What are VLANs ?


 

Virtual Local Area Networks, or VLANs, are groups of devices on a LAN that are configured to communicate as if they were attached to the same wire. A VLAN is a broadcast domain, which is a group of devices that are able to communicate via a broadcast message. VLANs allow you to break up one physical switch into multiple virtual switches. Traffic is segmented from other traffic when it is placed in a VLAN. Traffic cannot communicate directly from one VLAN to another without a router or SVI(Switched Virtual Interfaces) on a layer 3 switch. Imagine your company, xyz inc., has three departments and your devices are spread out through multiple buildings. You don't want users in any one department to be able to communicate with the other departments. You can accomplish this with the use of three distinct VLANs. Without the use of VLANs, you would need to have a separate physical switch for each department to accomplish the same segmentation. 

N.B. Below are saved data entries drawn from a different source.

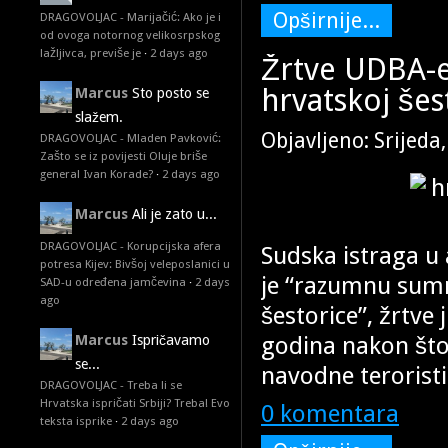
Opširnije...
DRAGOVOLJAC - Marijačić: Ako je i
od ovoga notornog velikosrpskog
lažljivca, previše je
·
2 days ago
Žrtve UDBA-e:
hrvatskoj šest
Marcus
Sto posto se
slažem.
Objavljeno: Srijeda
DRAGOVOLJAC - Mladen Pavković:
Zašto se iz povijesti Oluje briše
general Ivan Korade?
·
2 days ago
Marcus
Ali je zato u...
DRAGOVOLJAC - Korupcijska afera
Sudska istraga 
potresa Kijev: Bivšoj veleposlanici u
je “razumnu sumnj
SAD-u određena jamčevina
·
2 days
ago
šestorice”, žrtve 
godina nakon što
Marcus
Ispričavamo
se...
navodne teroristi
DRAGOVOLJAC - Treba li se
Hrvatska ispričati Srbiji? Treba! Evo
0 komentara
teksta isprike
·
2 days ago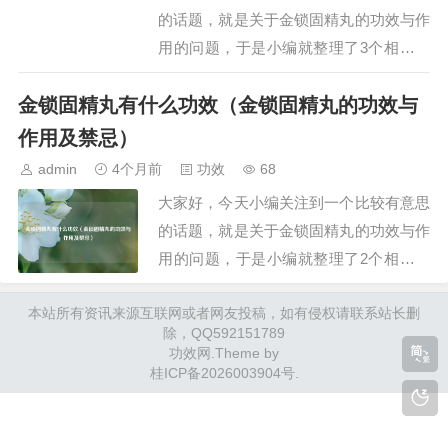
效，可缓解神疲乏…
的话题，就是关于金锁固精丸的功效与作
用的问题，于是小编就整理了3个相关介
绍金锁固精丸的功效与作用的解答，让我
金锁固精丸有什么功效（金锁固精丸的功效与
们一起看看吧。文章目录：金锁固精丸的
功效与作用金锁固精丸与五子衍宗丸能同
作用及禁忌）
时服用吗金锁固精丸的功效与副作用一、
admin
4个月前
功效
68
金锁固精丸的功效与作用金锁固精丸具有
大家好，今天小编关注到一个比较有意思
补肾涩精、…
的话题，就是关于金锁固精丸的功效与作
用的问题，于是小编就整理了2个相关介
绍金锁固精丸的功效与作用的解答，让我
本站所有资讯来源互联网或者网友投稿，如有侵权请联系站长删
们一起看看吧。文章目录：金锁固精丸有
除，QQ592151789
什么功效金锁固精丸的功效与作用及禁忌
功效网
.Theme by
一、金锁固精丸有什么功效金锁固精丸具
桂ICP备2026003904号
.
有固精止遗、补肾涩精、提高免疫力的功
效，具体如下…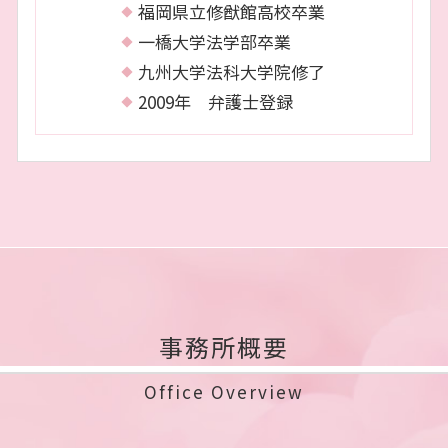
福岡県立修猷館高校卒業
一橋大学法学部卒業
九州大学法科大学院修了
2009年 弁護士登録
事務所概要
Office Overview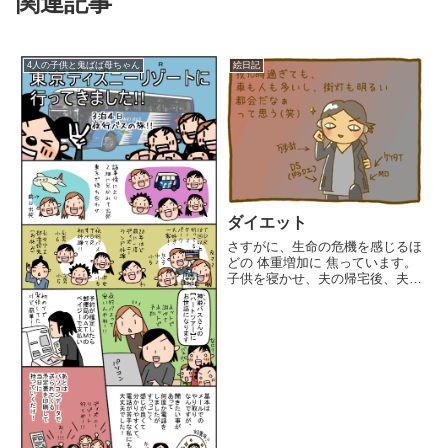
関連記事
4人の子供と鬼ばば母ちゃん
絵日記
ダイエット
さすがに、生命の危機を感じるほ
どの 体重増加に 焦っています。
子供を寝かせ、夫の帰宅後、夫の
晩御飯を 用意してからの 出発に
なるので遅い時間ですが、続けて
ます。持ち物多すぎて重いw1時
間のウォーキングで、ドラクエの
すれ違い通信、2人すれ違い...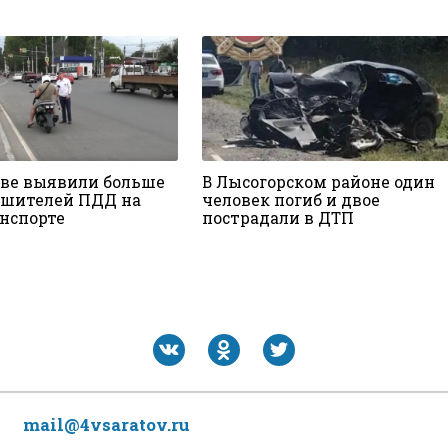
ове выявили больше
В Лысогорском районе один
ушителей ПДД на
человек погиб и двое
нспорте
пострадали в ДТП
mail@4vsaratov.ru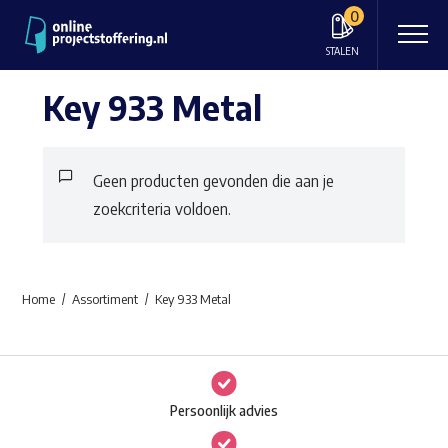
0
STALEN
Key 933 Metal
Geen producten gevonden die aan je
zoekcriteria voldoen.
Home
Assortiment
Key 933 Metal
Persoonlijk advies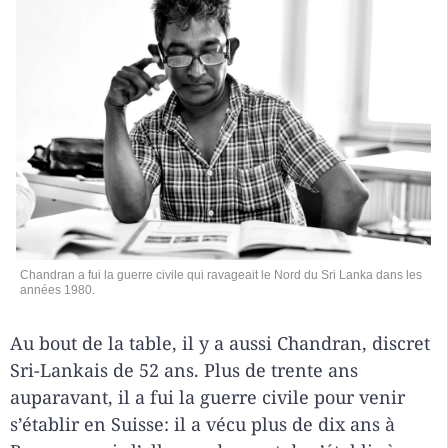
Chandran a fui la guerre civile qui ravageait le Nord du Sri Lanka dans les
années 1980.
Au bout de la table, il y a aussi Chandran, discret
Sri-Lankais de 52 ans. Plus de trente ans
auparavant, il a fui la guerre civile pour venir
s’établir en Suisse: il a vécu plus de dix ans à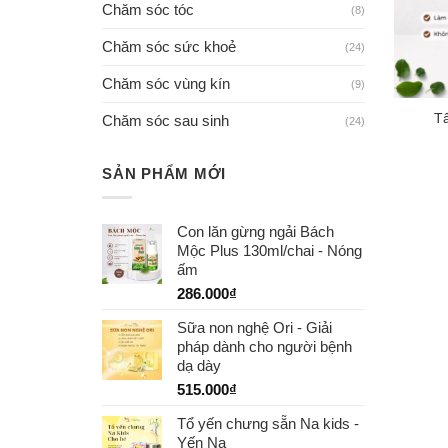
Chăm sóc tóc
(8)
Chăm sóc sức khoẻ
(24)
Chăm sóc vùng kín
(9)
Tẩ
Chăm sóc sau sinh
(24)
SẢN PHẨM MỚI
Con lăn gừng ngải Bách
Mộc Plus 130ml/chai - Nóng
ấm
286.000
₫
Sữa non nghệ Ori - Giải
pháp dành cho người bệnh
dạ dày
515.000
₫
Tổ yến chưng sẵn Na kids -
Yến Na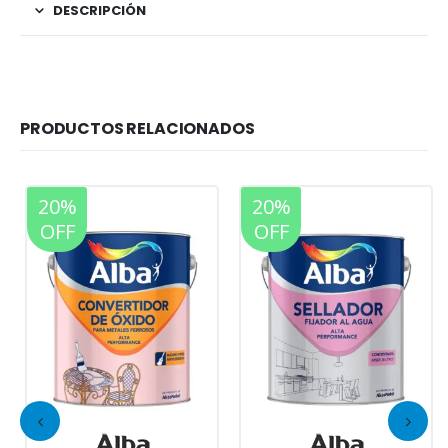
DESCRIPCIÓN
PRODUCTOS RELACIONADOS
20%
20%
OFF
OFF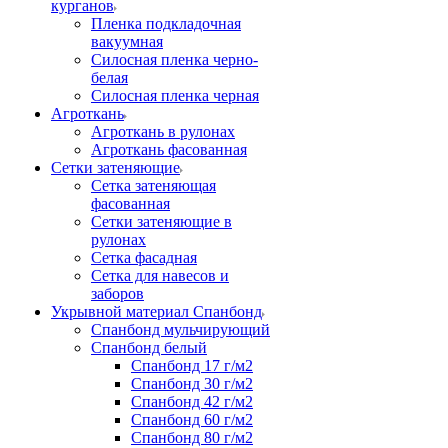
курганов
Пленка подкладочная
вакуумная
Силосная пленка черно-
белая
Силосная пленка черная
Агроткань
Агроткань в рулонах
Агроткань фасованная
Сетки затеняющие
Сетка затеняющая
фасованная
Сетки затеняющие в
рулонах
Сетка фасадная
Сетка для навесов и
заборов
Укрывной материал Спанбонд
Спанбонд мульчирующий
Спанбонд белый
Спанбонд 17 г/м2
Спанбонд 30 г/м2
Спанбонд 42 г/м2
Спанбонд 60 г/м2
Спанбонд 80 г/м2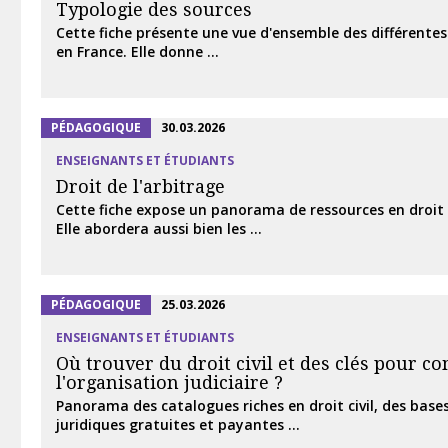
Typologie des sources
Cette fiche présente une vue d'ensemble des différentes
en France. Elle donne ...
PÉDAGOGIQUE
30.03.2026
ENSEIGNANTS ET ÉTUDIANTS
Droit de l'arbitrage
Cette fiche expose un panorama de ressources en droit d
Elle abordera aussi bien les ...
PÉDAGOGIQUE
25.03.2026
ENSEIGNANTS ET ÉTUDIANTS
Où trouver du droit civil et des clés pour 
l'organisation judiciaire ?
Panorama des catalogues riches en droit civil, des bas
juridiques gratuites et payantes ...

VLANs are associated with IP networks. For example, all users associated with network 192.168.1.0/24 are a part of the same VLAN. In switched networks, VLANs get assigned to access ports to add it to the broadcast domain. In order for other switches to know how to forward traffic for the VLAN you need to tag traffic as it leaves one switch and enters the other switch. This tag is a 12-bit identifier known as the VLAN ID. This is why when you look in a switch there is only 4094 possible VLANs(2^12). The VLAN ID range is 1-4094. In order for VLANs to be extended to other switches you need to know the difference between access ports and trunk ports. Access ports are ports that belong to a single VLAN and trunk ports are ports that belong to multiple VLANs. Trunk ports have to tag each packet that leaves the port(unless its untagged). In order for this to work the switch has to keep a table that identifies the device(MAC address) and the VLAN/interface that the device is a part of. This is known as the TCAM table and contains MAC addresses, VLANs, Interfaces, etc. Each time you manually configure as an access port you associate that port with that VLAN.

#configure terminal

(config)# interface gi0/1

(config)# switchport mode access

(config)# switchport access vlan 25

(config)# interface gi0/2

(config)# switchport mode trunk

So what happens when the switch is sending traffic that does not belong to a VLAN ? This is the purpose of the native VLAN. The native VLAN is used for traffic that is sent or received that is untagged. To associate untagged traffic with a VLAN, configure the native VLAN on the trunk interface.

(config)# interface gi0/2

(config)# switchport trunk native vlan 10

I should mention that the standard for tagging traffic is 802.1q. Often called "dot1q" by those that live at the packet layer.